In deliberately ignoring this diversity and embracing nostalgia for a long-gone past, the Republican Party – led astray by its ultra-conservative lunatics – was far more responsible than its decent candidate for the defeat. Romney’s mistake was to align himself for too long with ideas that were too radical for him – and for America.
The fate of Romney’s candidacy contains a universal message for all democratic regimes: One wins nothing by cultivating the extremes or by becoming their captive. In fact, one runs the risk of losing not only one’s soul, but also elections.

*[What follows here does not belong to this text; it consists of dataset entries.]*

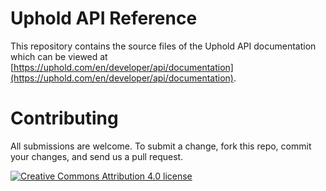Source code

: # Uphold API Reference

This repository contains the source files of the Uphold API documentation which can be viewed at [https://uphold.com/en/developer/api/documentation](https://uphold.com/en/developer/api/documentation).

# Contributing

All submissions are welcome. To submit a change, fork this repo, commit your changes, and send us a pull request.

[![Creative Commons Attribution 4.0 license][license-badge-image]][license-badge-link]

[license-badge-image]: https://i.creativecommons.org/l/by/4.0/80x15.png
[license-badge-link]: http://creativecommons.org/licenses/by/4.0/
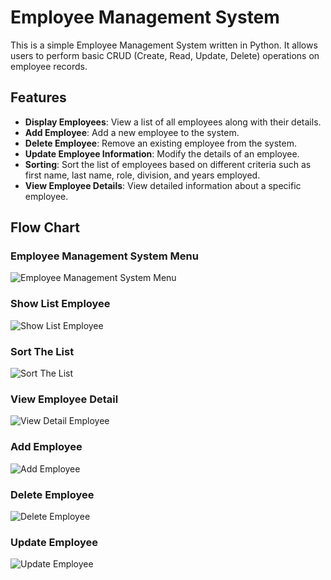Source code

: # Employee Management System

This is a simple Employee Management System written in Python. It allows users to perform basic CRUD (Create, Read, Update, Delete) operations on employee records.

## Features

- **Display Employees**: View a list of all employees along with their details.
- **Add Employee**: Add a new employee to the system.
- **Delete Employee**: Remove an existing employee from the system.
- **Update Employee Information**: Modify the details of an employee.
- **Sorting**: Sort the list of employees based on different criteria such as first name, last name, role, division, and years employed.
- **View Employee Details**: View detailed information about a specific employee.

## Flow Chart 
### Employee Management System Menu

![Employee Management System Menu](https://github.com/ndaffaa/Employee-Management-System-Purwadhika/assets/100851606/0f09a9af-514d-49e1-9126-bab5ad0d94c4)

### Show List Employee
![Show List Employee](https://github.com/ndaffaa/Employee-Management-System-Purwadhika/assets/100851606/288aff02-dd94-4c0f-9147-33d843fb233f)

### Sort The List
![Sort The List](https://github.com/ndaffaa/Employee-Management-System-Purwadhika/assets/100851606/f83149cc-59f5-4cdd-9d4b-7cad258dea5b)

### View Employee Detail
![View Detail Employee](https://github.com/ndaffaa/Employee-Management-System-Purwadhika/assets/100851606/e13ce327-a33d-4fb0-9e12-15569394c5eb)

### Add Employee
![Add Employee](https://github.com/ndaffaa/Employee-Management-System-Purwadhika/assets/100851606/4e2ff419-0815-4c4c-baea-7b1e397c9538)

### Delete Employee
![Delete Employee](https://github.com/ndaffaa/Employee-Management-System-Purwadhika/assets/100851606/061a16b2-488b-465c-ac95-148c64ecf4bf)

### Update Employee
![Update Employee](https://github.com/ndaffaa/Employee-Management-System-Purwadhika/assets/100851606/9f7c3add-d05f-46a3-aa3a-d60df40cede5)




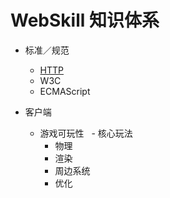 # WebSkill 知识体系

- 标准／规范
  - [HTTP](https://eyvic.github.io/2018/05/16/HTTP/)
  - W3C
  - ECMAScript
    
- 客户端
  - 游戏可玩性
     - 核心玩法
     - 物理
     - 渲染
     - 周边系统
     - 优化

That was Nicolas Sarkozy’s fate in France: he was defeated after losing the support of the center of the electorate. Obama was reelected because the Republican Party lost sight of the center in America.
Of course, the greatness of America’s democracy should not hide its deep flaws and current dysfunction. The cost of this election cycle surpassed $2 billion – all to reproduce the status quo: the same president, and the same balance of power in the US Congress. Money has become a corrosive agent that is eroding and redefining the democratic process, with the mobilization of personal energies giving way to the enlargement of campaign budgets.
Beyond the issue of money, there is the problem of a system of checks and balances run amok, leading to governmental paralysis. “Vetocracy” – reflected in the Republicans’ routine Congressional obstructionism in Obama’s first term – is a threat to democracy. Will the party, chastened by its electoral defeat, recognize that its responsibility is to the American people, and not only to its members and followers?
Obama’s reelection sends a message, but one that will resonate widely – including at home – only if rhetoric does not depart from reality, as was too often the case during Obama’s first term. America cannot continue to live with the injustices of its health-care system or with crumbling and obsolete infrastructure. Nor can it remain indifferent to the increasingly unacceptable indebtedness of its university students.
At the same time, while America may no longer be the international actor that it once was, domestic production of shale oil and gas appears set to re-write the US energy equation – as it could for France and other Western countries, which may one day be able to do without the energy supplied by the Middle East.
America’s main challenge globally is to accept that it will no longer be alone at the top. It has never had to deal with others as equals, unlike traditional European powers, which have done so for centuries.
China’s challenge, however, may be more difficult. It not only has to live with the reality of US power; it must also take into account the American ideal. In 1989, large numbers of Chinese students took over Tiananmen Square to demand more rights, adopting a symbol resembling the Statue of Liberty. Today, too, it is not America’s military strength that threatens or challenges China, but rather the enduring attraction of “the American dream.”
Dominique Moisi is the founder of the French Institute of International Affairs (IFRI) and a professor at Institut d’études politiques de Paris (Sciences Po). He is the author of The Geopolitics of Emotion: How Cultures of Fear, Humiliation, and Hope are Reshaping the World.